**INFORMATION SUPPLIED:**
>>>

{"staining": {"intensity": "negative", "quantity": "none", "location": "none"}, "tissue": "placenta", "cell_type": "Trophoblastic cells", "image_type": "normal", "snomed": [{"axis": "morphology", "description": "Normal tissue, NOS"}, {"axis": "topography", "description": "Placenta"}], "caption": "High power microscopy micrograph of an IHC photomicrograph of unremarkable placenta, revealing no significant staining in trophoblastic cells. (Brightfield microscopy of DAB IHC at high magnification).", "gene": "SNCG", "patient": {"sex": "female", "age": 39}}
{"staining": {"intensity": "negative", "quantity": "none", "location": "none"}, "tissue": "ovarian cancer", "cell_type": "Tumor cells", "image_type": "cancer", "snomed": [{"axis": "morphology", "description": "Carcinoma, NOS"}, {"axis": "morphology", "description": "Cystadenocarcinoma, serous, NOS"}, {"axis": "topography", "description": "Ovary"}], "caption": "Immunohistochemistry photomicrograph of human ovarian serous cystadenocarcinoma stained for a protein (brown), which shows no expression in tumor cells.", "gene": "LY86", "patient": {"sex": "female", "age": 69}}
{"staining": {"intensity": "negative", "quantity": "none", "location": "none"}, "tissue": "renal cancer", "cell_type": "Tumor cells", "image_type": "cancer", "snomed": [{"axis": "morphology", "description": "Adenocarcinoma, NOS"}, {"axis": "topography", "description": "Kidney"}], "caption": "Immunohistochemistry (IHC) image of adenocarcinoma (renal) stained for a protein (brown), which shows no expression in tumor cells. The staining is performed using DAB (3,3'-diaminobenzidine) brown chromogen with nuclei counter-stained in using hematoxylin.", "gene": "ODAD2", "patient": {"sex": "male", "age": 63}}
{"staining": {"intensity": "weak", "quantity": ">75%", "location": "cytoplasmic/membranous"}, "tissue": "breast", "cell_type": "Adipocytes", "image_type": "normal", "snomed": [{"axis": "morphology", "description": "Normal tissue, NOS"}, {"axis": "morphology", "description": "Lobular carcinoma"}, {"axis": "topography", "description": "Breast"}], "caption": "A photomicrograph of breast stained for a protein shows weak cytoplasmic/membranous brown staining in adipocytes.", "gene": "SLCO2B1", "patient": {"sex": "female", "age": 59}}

<<<

Exactly as written, set down all of the material.

{"staining": {"intensity": "negative", "quantity": "none", "location": "none"}, "tissue": "placenta", "cell_type": "Trophoblastic cells", "image_type": "normal", "snomed": [{"axis": "morphology", "description": "Normal tissue, NOS"}, {"axis": "topography", "description": "Placenta"}], "caption": "High power microscopy micrograph of an IHC photomicrograph of unremarkable placenta, revealing no significant staining in trophoblastic cells. (Brightfield microscopy of DAB IHC at high magnification).", "gene": "SNCG", "patient": {"sex": "female", "age": 39}}
{"staining": {"intensity": "negative", "quantity": "none", "location": "none"}, "tissue": "ovarian cancer", "cell_type": "Tumor cells", "image_type": "cancer", "snomed": [{"axis": "morphology", "description": "Carcinoma, NOS"}, {"axis": "morphology", "description": "Cystadenocarcinoma, serous, NOS"}, {"axis": "topography", "description": "Ovary"}], "caption": "Immunohistochemistry photomicrograph of human ovarian serous cystadenocarcinoma stained for a protein (brown), which shows no expression in tumor cells.", "gene": "LY86", "patient": {"sex": "female", "age": 69}}
{"staining": {"intensity": "negative", "quantity": "none", "location": "none"}, "tissue": "renal cancer", "cell_type": "Tumor cells", "image_type": "cancer", "snomed": [{"axis": "morphology", "description": "Adenocarcinoma, NOS"}, {"axis": "topography", "description": "Kidney"}], "caption": "Immunohistochemistry (IHC) image of adenocarcinoma (renal) stained for a protein (brown), which shows no expression in tumor cells. The staining is performed using DAB (3,3'-diaminobenzidine) brown chromogen with nuclei counter-stained in using hematoxylin.", "gene": "ODAD2", "patient": {"sex": "male", "age": 63}}
{"staining": {"intensity": "weak", "quantity": ">75%", "location": "cytoplasmic/membranous"}, "tissue": "breast", "cell_type": "Adipocytes", "image_type": "normal", "snomed": [{"axis": "morphology", "description": "Normal tissue, NOS"}, {"axis": "morphology", "description": "Lobular carcinoma"}, {"axis": "topography", "description": "Breast"}], "caption": "A photomicrograph of breast stained for a protein shows weak cytoplasmic/membranous brown staining in adipocytes.", "gene": "SLCO2B1", "patient": {"sex": "female", "age": 59}}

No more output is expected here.